The past scripts simply don’t work in Trump’s Washington anymore. They have no traction — even when it comes to international human rights and the promotion of democracy, which MAGA loyalists claim were grotesquely inflated anyway. They’ve all been fed, along with the U.S. Agency for International Development, into Elon Musk’s woodchipper.
And yet, human rights advocates are resolutely sticking to what they know, their words plummeting into the deep fissure dividing them from Washington. Take, for example, Oleksandra Matviichuk — an indefatigable Ukrainian human rights lawyer who was awarded a Nobel Prize in 2022. She’s been patiently lobbying in Washington, trying to impress upon all who will listen that any peace deal to end Russia’s war must not overlook accountability for war crimes.

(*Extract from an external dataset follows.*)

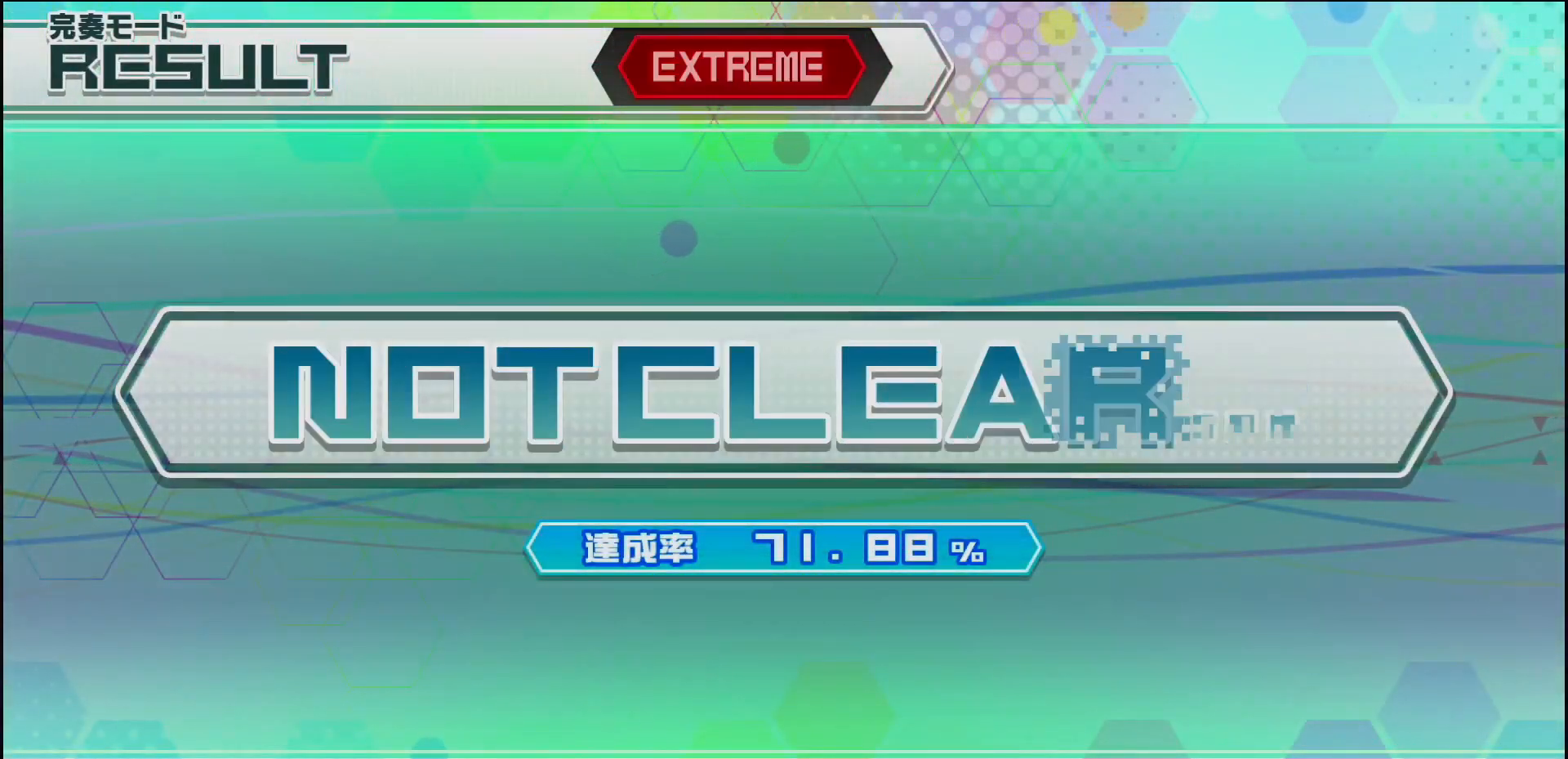
{"buttons": [], "left_stick": "center", "right_stick": "center", "events": []}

Her pitch, as she told POLITICO, is that “first and foremost, we are all humans. When I tell about horrible atrocities — which have been documented — about the 20,000 illegally kidnapped children, about religious persecution in the occupied territories … and about illegally detained civilians who are tortured and sexually abused, all this resonates among people in the U.S. and American officials.”
Maybe with some — but not with Trump and his MAGA loyalists. Last week, as Matviichuk was lobbying, Trump was sanctioning the International Criminal Court, which has issued an arrest warrant for Putin.

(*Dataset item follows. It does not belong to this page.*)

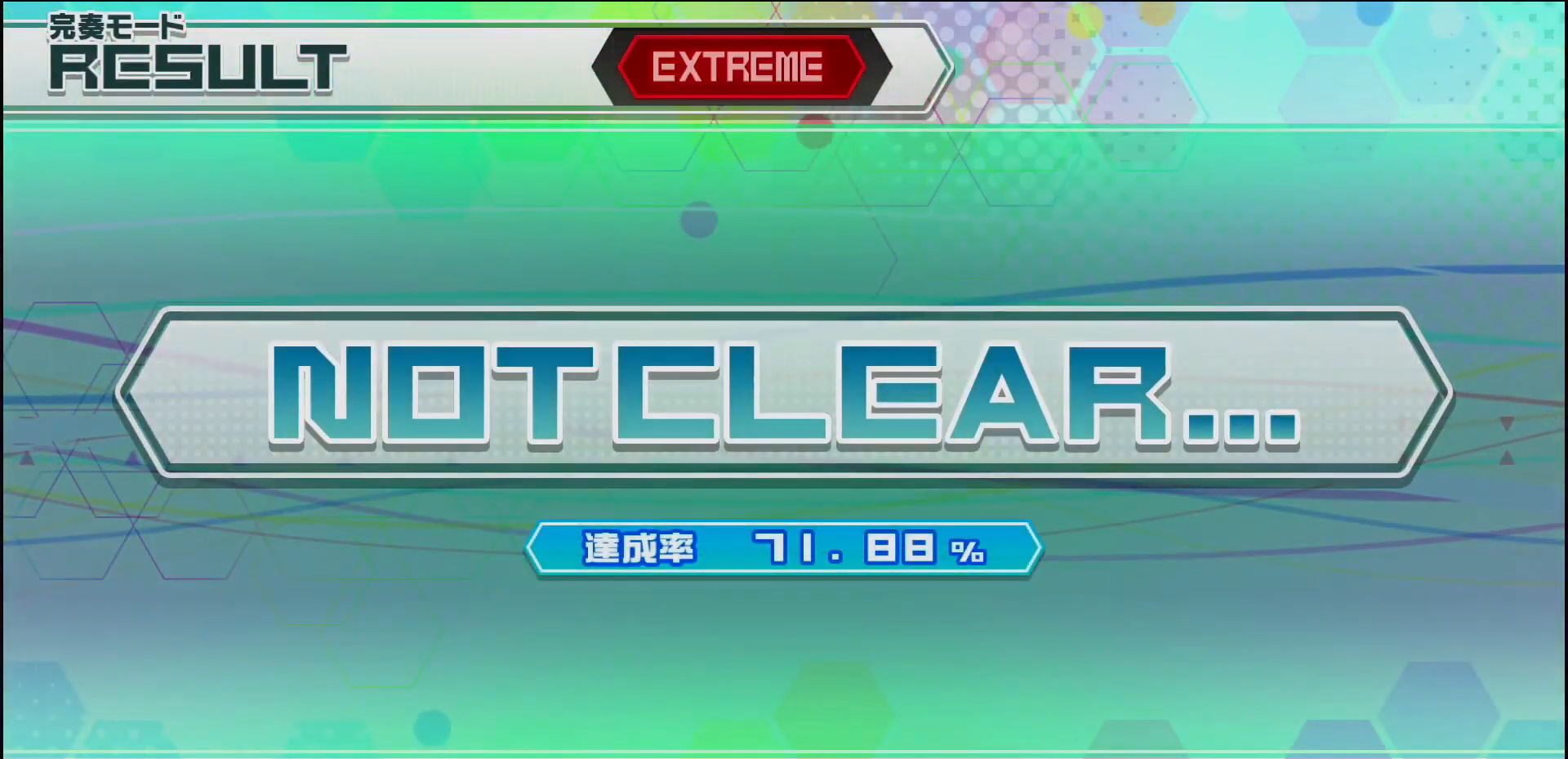
{"buttons": [], "left_stick": "center", "right_stick": "center", "events": []}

So, as European leaders try to stumble upon the best method to handle Trump — whether by defiance, confrontation (think retaliatory tariffs), deference, offering deals or all four — they might want to consider this: What’s unfolding isn’t just about Trump anymore. There’s a noticeable difference between this new administration and his first term. They are better prepared, more disciplined and arguably more ideological.
Neither Trump and his MAGA loyalists, nor Musk and his Muskovites, are aiming to improve or fix anything — whether that’s America’s political system, institutions, established foreign alliances or the international order it has painstakingly developed since 1945. They’re here to crash them wholesale, arguing that demolition has to come before rebuilding. And they’re much more prepared to swing the sledgehammer this time.

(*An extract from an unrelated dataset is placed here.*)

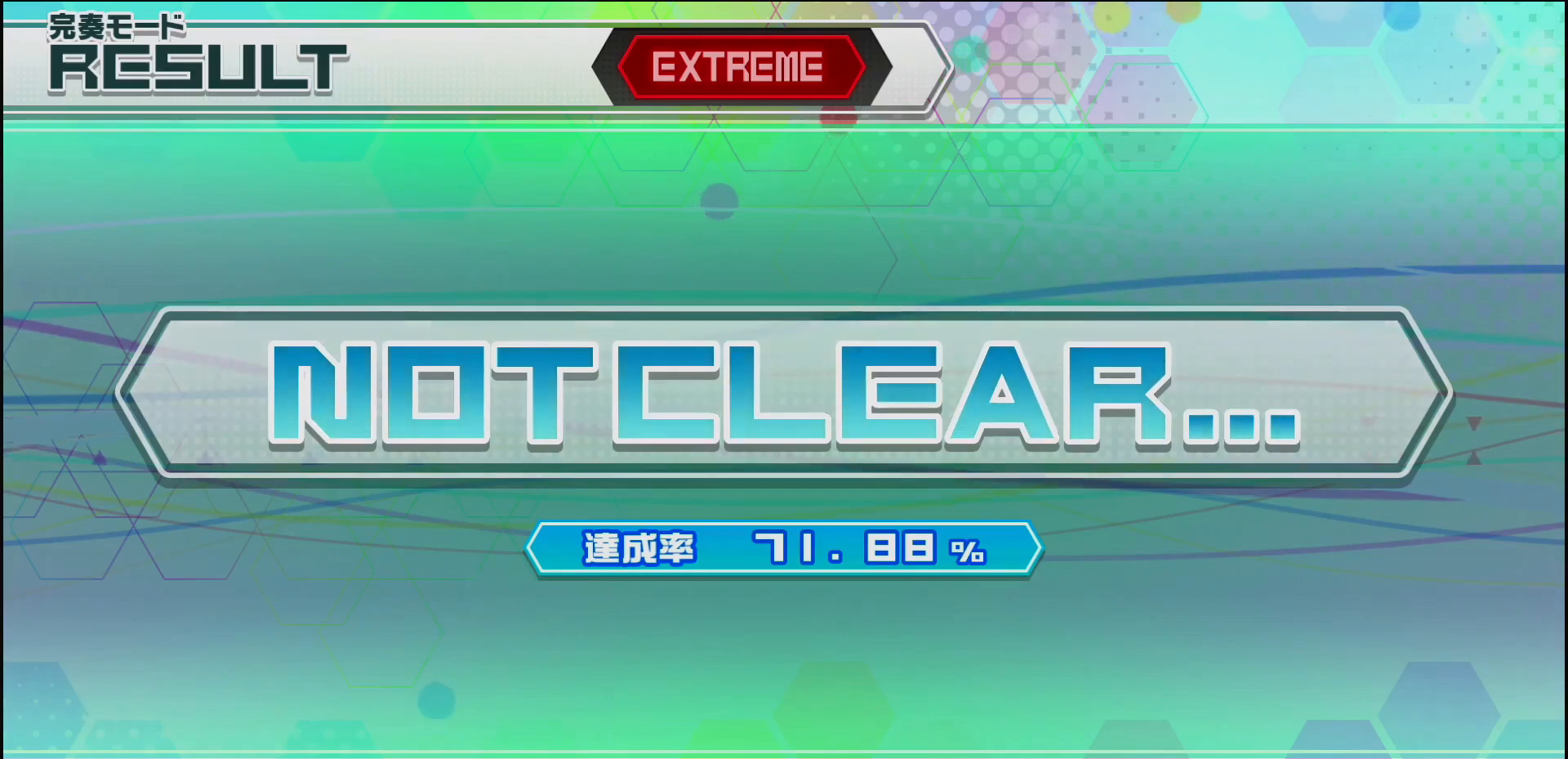
{"buttons": ["CIRCLE"], "left_stick": "center", "right_stick": "center", "events": [[500, "CIRCLE", "down"]]}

The MAGA hardcore believe the entire system is rotten. They believe it’s rotten largely because of leftists, but also because of traditional conservatives going along to get along. Every single governing body, the judiciary, the media, bureaucracy, universities, civil society and international organizations — all needs to be razed. The ideologues haven’t been hiding what they believe or what they’ve been planning either. It’s been audaciously and openly expressed in their books, fervently discussed on their news shows and podcasts.
We’re in a new world now, and while it may be simpler to frame the issue around Trump, it goes beyond that — these are two different, entirely hostile ways of thinking. And in many ways, MAGA has much more in common with Putin’s aides and ideologues than with anyone else. Russian philosopher Aleksandr Dugin, an informal and indirect influence on the Russian leader, is admired by the MAGA crowd.
And according to author Benjamin Teitelbaum, who has examined the intellectual underpinnings of the populist right, another favorite among hardcore MAGA loyalists is Julius Evola — the eccentric philosopher of Italy’s postwar radical right. Evola used an Asian parable to explain the strategy his followers should adopt in a classical liberal world: When confronted by a tiger in the wild, he said, you can’t outrun or attack it. You have to leap on its back, hang on to avoid bites and wait for it to grow exhausted.
And that may be what Europe’s mainstream leaders and Trump’s opponents will have no choice now but to do — while trying to avoid the bites.